ねぇ。ワタクシの事…拾って、くれませんか?
───
嗚呼、またこれだ。貴方はいつもそうだ、ワタクシ以外の方を考える。現世には居ない、言ってしまえば邪魔者は居なくなったと言うのに。貴方は未だ、そんな邪魔者に支配されている。
救ってあげねば、そう思った。私しか救えてあげられない、そう思わせたかった。依存させたかった。こちらに気を向かせて、これ迄以上の愛を与えたかった。それだけでも、そう上手くいく筈はなく。上手くいくと思っていた、ワタクシが駄犬だったのかもしれない。
……この堕天使。
っぁ、え…
なん、っ……だって、だって…っ!
っ…お前のせいで、あいつは死んで…俺が独りになって…!
……
でも、それでも好きと言う情は消えない。いつからだろうか、貴方がこうもワタクシに厳しくなったのは。邪魔者が亡くなった時からこうだったんだっけ。よく覚えていない、都合の悪い夢は嫌いだ。

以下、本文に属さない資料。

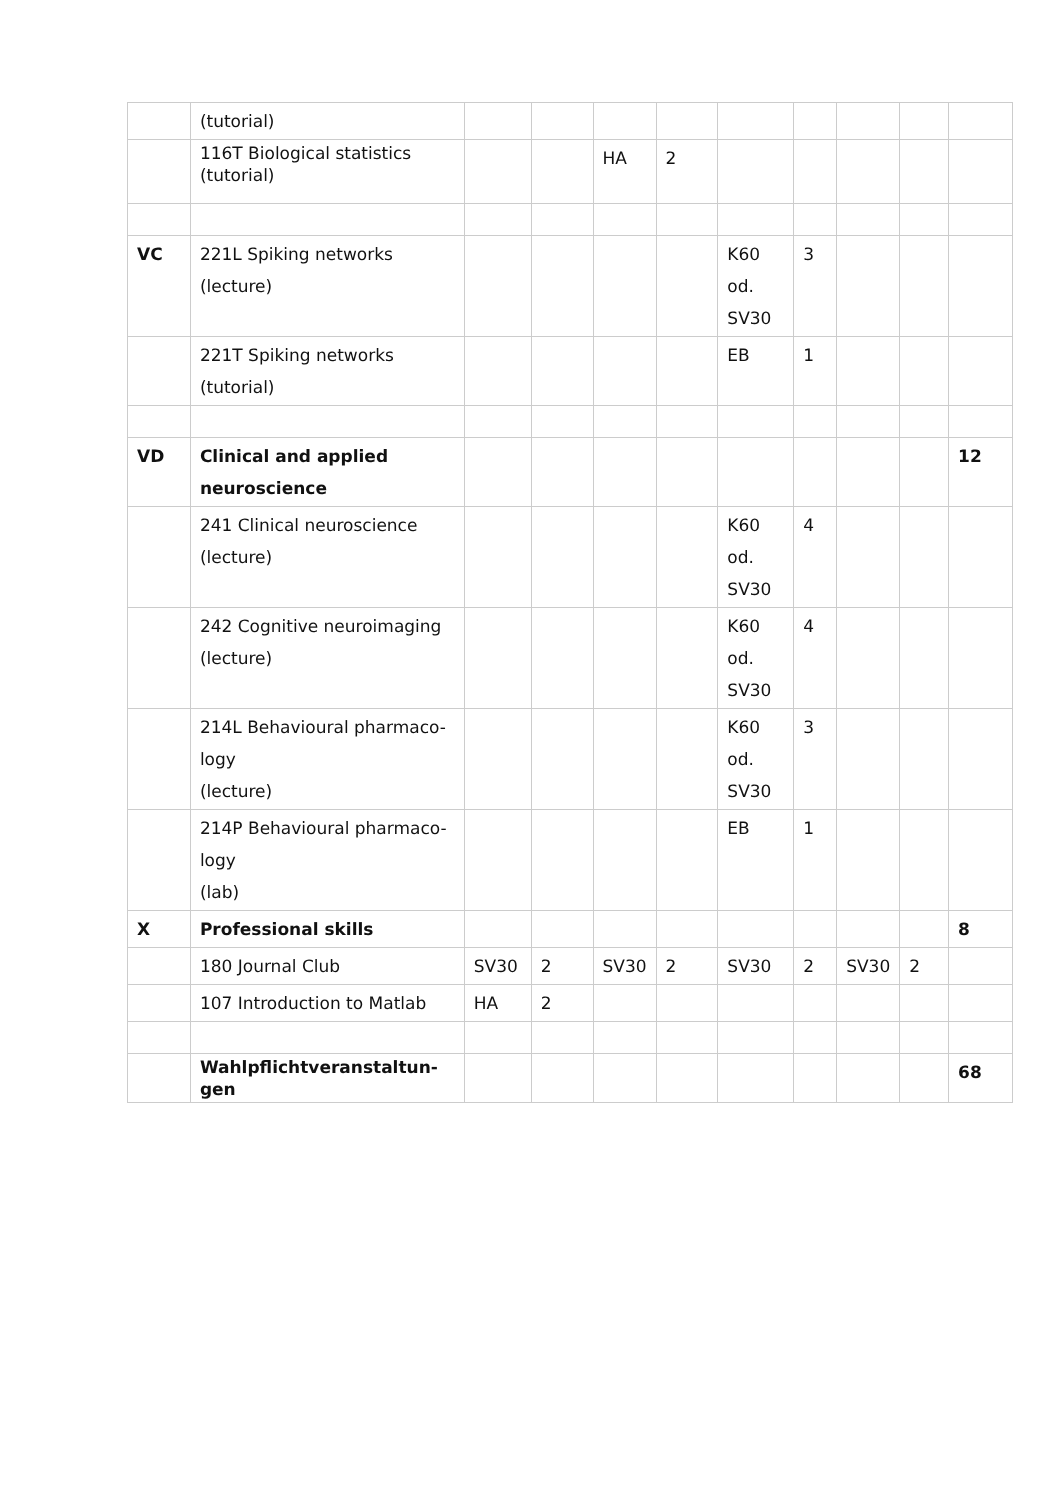| | (tutorial) | | | | | | | | | |
| | 116T Biological statistics (tutorial) | | | HA | 2 | | | | | |
| VC | 221L Spiking networks (lecture) | | | | | K60 od. SV30 | 3 | | | |
| | 221T Spiking networks (tutorial) | | | | | EB | 1 | | | |
| VD | Clinical and applied neuroscience | | | | | | | | | 12 |
| | 241 Clinical neuroscience (lecture) | | | | | K60 od. SV30 | 4 | | | |
| | 242 Cognitive neuroimaging (lecture) | | | | | K60 od. SV30 | 4 | | | |
| | 214L Behavioural pharmaco- logy (lecture) | | | | | K60 od. SV30 | 3 | | | |
| | 214P Behavioural pharmaco- logy (lab) | | | | | EB | 1 | | | |
| X | Professional skills | | | | | | | | | 8 |
| | 180 Journal Club | SV30 | 2 | SV30 | 2 | SV30 | 2 | SV30 | 2 | |
| | 107 Introduction to Matlab | HA | 2 | | | | | | | |
| | Wahlpflichtveranstaltun- gen | | | | | | | | | 68 |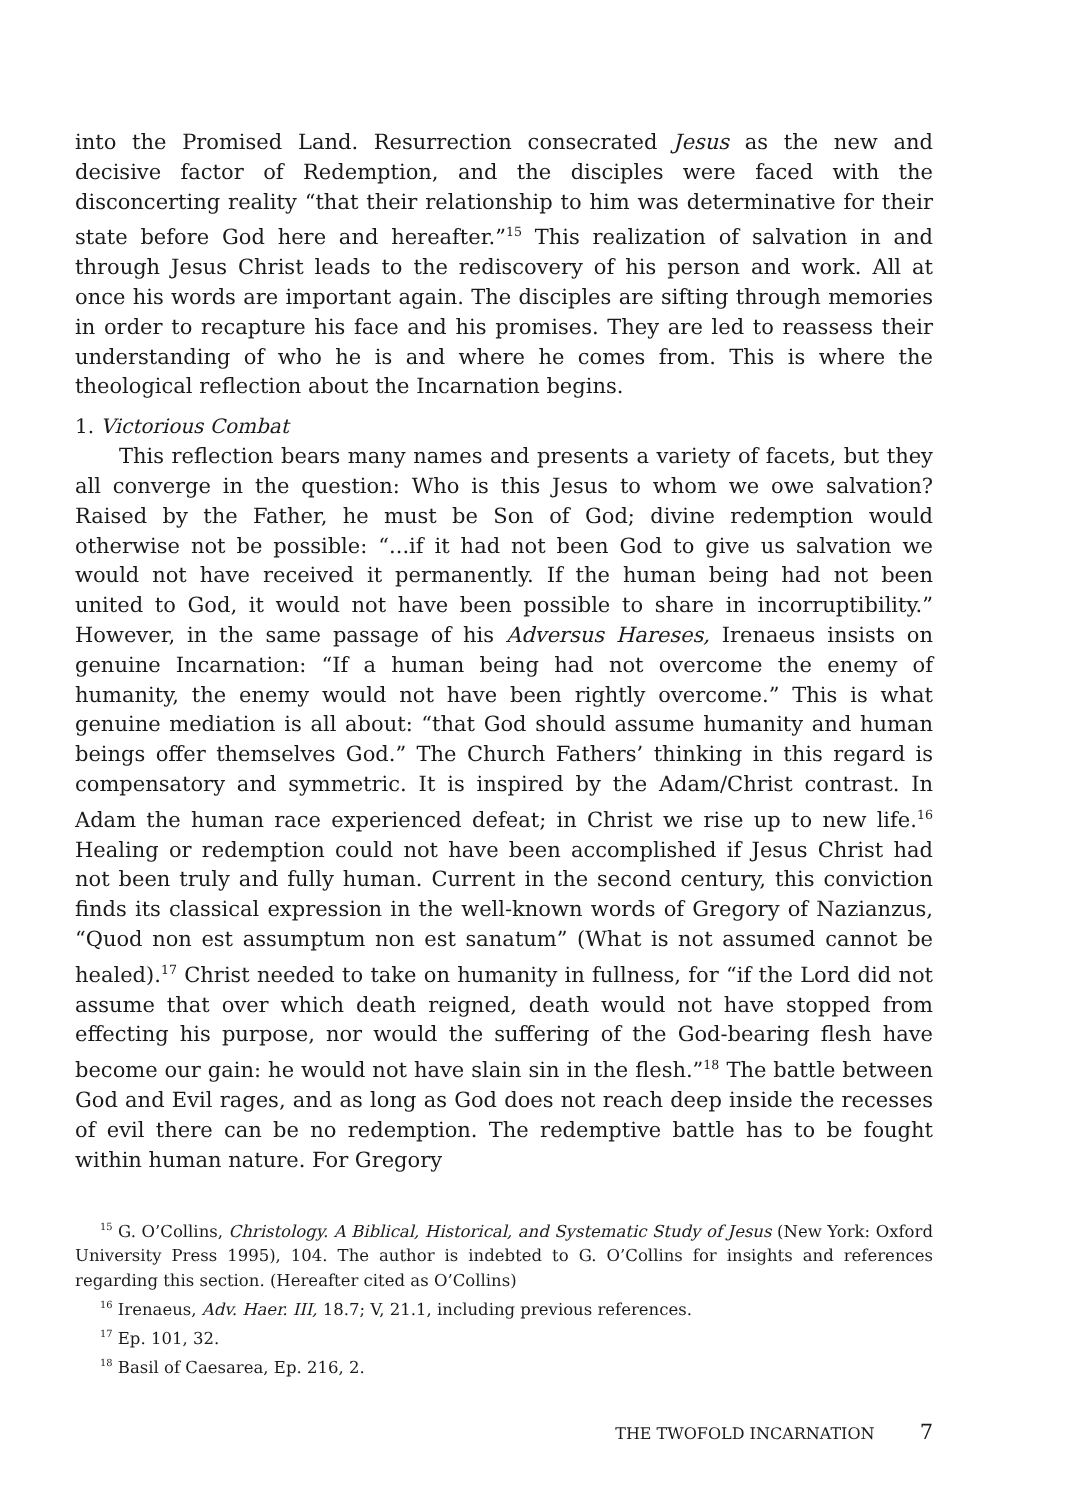into the Promised Land. Resurrection consecrated Jesus as the new and decisive factor of Redemption, and the disciples were faced with the disconcerting reality “that their relationship to him was determinative for their state before God here and hereafter.”<sup>15</sup> This realization of salvation in and through Jesus Christ leads to the rediscovery of his person and work. All at once his words are important again. The disciples are sifting through memories in order to recapture his face and his promises. They are led to reassess their understanding of who he is and where he comes from. This is where the theological reflection about the Incarnation begins.
1. Victorious Combat
This reflection bears many names and presents a variety of facets, but they all converge in the question: Who is this Jesus to whom we owe salvation? Raised by the Father, he must be Son of God; divine redemption would otherwise not be possible: “...if it had not been God to give us salvation we would not have received it permanently. If the human being had not been united to God, it would not have been possible to share in incorruptibility.” However, in the same passage of his Adversus Hareses, Irenaeus insists on genuine Incarnation: “If a human being had not overcome the enemy of humanity, the enemy would not have been rightly overcome.” This is what genuine mediation is all about: “that God should assume humanity and human beings offer themselves God.” The Church Fathers’ thinking in this regard is compensatory and symmetric. It is inspired by the Adam/Christ contrast. In Adam the human race experienced defeat; in Christ we rise up to new life.<sup>16</sup> Healing or redemption could not have been accomplished if Jesus Christ had not been truly and fully human. Current in the second century, this conviction finds its classical expression in the well-known words of Gregory of Nazianzus, “Quod non est assumptum non est sanatum” (What is not assumed cannot be healed).<sup>17</sup> Christ needed to take on humanity in fullness, for “if the Lord did not assume that over which death reigned, death would not have stopped from effecting his purpose, nor would the suffering of the God-bearing flesh have become our gain: he would not have slain sin in the flesh.”<sup>18</sup> The battle between God and Evil rages, and as long as God does not reach deep inside the recesses of evil there can be no redemption. The redemptive battle has to be fought within human nature. For Gregory
<sup>15</sup> G. O’Collins, Christology. A Biblical, Historical, and Systematic Study of Jesus (New York: Oxford University Press 1995), 104. The author is indebted to G. O’Collins for insights and references regarding this section. (Hereafter cited as O’Collins)
<sup>16</sup> Irenaeus, Adv. Haer. III, 18.7; V, 21.1, including previous references.
<sup>17</sup> Ep. 101, 32.
<sup>18</sup> Basil of Caesarea, Ep. 216, 2.
THE TWOFOLD INCARNATION 7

壊れるも、別に良かった。ワタクシが世話を焼き、ワタクシがなんでもしてあげるから。堕天使、と言われるのは。少し、気が曇る。堕天使だから降りて来たこと、そんな事実は貴方は知らない。きっと、知ったら離れていってしまうだろうから。その事実を見透かすかのように堕天使と言い放つ貴方も、愛するのがワタクシの役目なのだろうか。
…ワタクシじゃ、駄目、ですか…?
貴方の服の裾を掴み、醜いであろう顔で見つめて言い放つ言葉は、貴方にとって何と捉えられたのか。ワタクシには、知る余地もなかった。
多分、今迄してきた事全て。間違いだったんだと思う。